Awas, ada tawar menawar ekspor ore



JAKARTA. Pelbagai cara dipakai pemerintah untuk meloloskan ekspor mineral mentah atau ore. Salah satu upaya ini tampak dari  undangan Kementerian Energi dan Sumber Daya Mineral (ESDM) ke pengusaha tambang. Mulai Jumat, 3 Januari 2014, Kementerian ESDM akan memanggil satu per satu pengusaha mineral untuk menentukan ulang kriteria produk yang bisa diekspor.

Langkah ini terkait rencana Kementerian ESDM merevisi Peraturan Menteri ESDM No. 20/ 2013 tentang Peningkatan  Nilai Tambah Mineral.   

Seperti yang ditulis KONTAN 30 Desember 2013, revisi ini dilakukan lantaran penambang besar Freeport dan Newmont minta ekspor ore tetap dibolehkan untuk pengusaha yang memiliki komitmen membangun smelter.


Belakangan, lobi ini juga diikuti pemegang izin usaha pertambangan (IUP) yang  juga minta penurunan kadar minimum ekspor.

Dede Ida Suhendra, Direktur Pembinaan dan Pengusahaan Mineral Kementerian ESDM bilang, pemanggilan itu adalah upaya ESDM mendapatkan masukan dan mengakomodir keinginan pengusaha agar mineral mereka memenuhi kriteria bisa ekspor. "Semua komoditas akan kami lihat kembali. Setelah rapat internal, kami akan undang stake holders, baik pengusaha ataupun asosiasi," kata dia kepada KONTAN, Rabu (1/1).

Mendukung rencana pemerintah, Zulnahar Usman, Direktur Utama PT Bintan Alumina Indonesia (produsen bauksit) bilang, pemerintah harus ketat mengatur ekspor bijih mineral agar harga tak anjlok karena pasokan melimpah. "Khusus kontrak karya, tak boleh kadar minimumnya diturunkan. Mereka sudah cukup waktu untuk membangun smelter," ungkap dia.

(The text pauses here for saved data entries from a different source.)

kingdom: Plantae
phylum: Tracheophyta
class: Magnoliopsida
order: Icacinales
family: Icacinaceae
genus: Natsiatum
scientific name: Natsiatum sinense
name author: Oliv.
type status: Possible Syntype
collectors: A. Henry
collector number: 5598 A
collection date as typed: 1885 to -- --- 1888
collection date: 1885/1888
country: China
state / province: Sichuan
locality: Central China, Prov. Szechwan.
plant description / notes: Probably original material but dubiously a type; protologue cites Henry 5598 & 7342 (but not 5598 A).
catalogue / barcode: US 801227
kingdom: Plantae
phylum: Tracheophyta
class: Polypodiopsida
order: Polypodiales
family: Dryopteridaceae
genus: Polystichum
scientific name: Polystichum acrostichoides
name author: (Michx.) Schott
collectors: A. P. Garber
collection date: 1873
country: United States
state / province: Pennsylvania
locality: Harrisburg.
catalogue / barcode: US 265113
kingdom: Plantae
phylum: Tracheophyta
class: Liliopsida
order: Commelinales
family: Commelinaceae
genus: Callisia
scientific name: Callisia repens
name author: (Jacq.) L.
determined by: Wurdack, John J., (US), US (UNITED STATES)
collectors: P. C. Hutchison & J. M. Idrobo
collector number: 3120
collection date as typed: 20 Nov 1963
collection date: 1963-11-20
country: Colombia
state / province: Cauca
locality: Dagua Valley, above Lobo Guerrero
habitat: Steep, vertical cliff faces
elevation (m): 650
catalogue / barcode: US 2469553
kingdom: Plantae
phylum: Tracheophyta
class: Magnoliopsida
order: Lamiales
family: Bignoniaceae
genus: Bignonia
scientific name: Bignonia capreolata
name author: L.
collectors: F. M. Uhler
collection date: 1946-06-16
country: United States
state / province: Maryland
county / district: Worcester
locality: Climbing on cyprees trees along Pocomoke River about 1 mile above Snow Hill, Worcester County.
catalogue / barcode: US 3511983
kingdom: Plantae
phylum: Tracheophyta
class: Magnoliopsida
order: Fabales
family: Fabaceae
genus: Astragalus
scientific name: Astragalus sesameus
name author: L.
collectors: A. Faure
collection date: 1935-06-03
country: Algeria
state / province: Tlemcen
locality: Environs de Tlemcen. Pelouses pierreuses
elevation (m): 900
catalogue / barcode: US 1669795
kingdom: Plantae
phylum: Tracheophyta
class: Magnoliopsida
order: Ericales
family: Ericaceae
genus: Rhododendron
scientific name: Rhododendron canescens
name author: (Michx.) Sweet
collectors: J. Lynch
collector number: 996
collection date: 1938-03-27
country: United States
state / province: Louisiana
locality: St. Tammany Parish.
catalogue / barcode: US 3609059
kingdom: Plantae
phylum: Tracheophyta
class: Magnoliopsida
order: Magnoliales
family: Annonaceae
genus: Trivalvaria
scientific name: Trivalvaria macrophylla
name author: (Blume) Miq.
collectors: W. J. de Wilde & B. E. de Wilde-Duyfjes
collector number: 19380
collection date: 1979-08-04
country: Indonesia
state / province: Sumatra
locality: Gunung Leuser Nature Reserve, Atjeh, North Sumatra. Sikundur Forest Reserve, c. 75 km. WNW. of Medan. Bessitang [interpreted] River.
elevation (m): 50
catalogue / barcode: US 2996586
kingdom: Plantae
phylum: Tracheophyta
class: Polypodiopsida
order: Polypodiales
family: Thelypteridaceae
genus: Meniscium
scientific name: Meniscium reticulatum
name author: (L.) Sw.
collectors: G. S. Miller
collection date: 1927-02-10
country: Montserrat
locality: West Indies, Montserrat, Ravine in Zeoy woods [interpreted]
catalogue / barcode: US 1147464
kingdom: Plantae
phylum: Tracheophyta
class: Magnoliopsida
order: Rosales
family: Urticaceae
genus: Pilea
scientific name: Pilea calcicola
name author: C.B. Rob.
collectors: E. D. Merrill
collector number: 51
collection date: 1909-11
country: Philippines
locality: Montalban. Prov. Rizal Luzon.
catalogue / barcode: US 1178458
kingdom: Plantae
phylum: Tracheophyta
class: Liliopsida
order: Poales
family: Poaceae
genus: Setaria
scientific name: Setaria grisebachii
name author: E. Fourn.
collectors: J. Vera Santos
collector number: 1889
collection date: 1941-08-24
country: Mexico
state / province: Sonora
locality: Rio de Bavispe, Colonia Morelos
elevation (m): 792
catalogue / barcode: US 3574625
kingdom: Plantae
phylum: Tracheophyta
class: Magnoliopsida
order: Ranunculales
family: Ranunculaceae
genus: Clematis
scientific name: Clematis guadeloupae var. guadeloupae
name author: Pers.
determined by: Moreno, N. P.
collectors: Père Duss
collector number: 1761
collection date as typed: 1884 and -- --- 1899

Pengusaha bauksit minta kadar ekspor bauksit diturunkan menjadi 19% dari yang sekarang berlaku 98%. Pengusaha nikel juga minta kadar minimum nikel turun menjadi 2% dari batasan saat ini 6% dalam bentuk nickel pig iron. Sementara mangan minta kadar minimumnya  menjadi 40% dari 60% saat ini.

Cuma, Sihol Manullang, Sekretaris Jenderal Pengusaha Zirkonium Indonesia mengaku nyaman dengan kadar yang berlaku saat ini yakni 65%. Ia minta bea keluar dipangkas 0% dari 20%.

Mag Faisal Emzita, Member Board Of Director Asosiasi Nikel Indonesia berpendapat, perubahan kadar minimum membuktikan pemerintah tak  serius mengembangkan industri hilir. "Permen No. 7/ 2012 atau Permen No. 20/ 2013 diterbitkan buru-buru. Kini, mereka bingung menerapkan UU Minerba," katanya.

Padahal, saat ini, banyak perusahaan nikel telah terlanjur berkongsi dengan investor China membangun smelter. "Lantaran waktu yang tersisa mepet, penurunan kadar ini cuma jadi ajang tawar-menawar pemerintah dan pengusaha," kata Mag.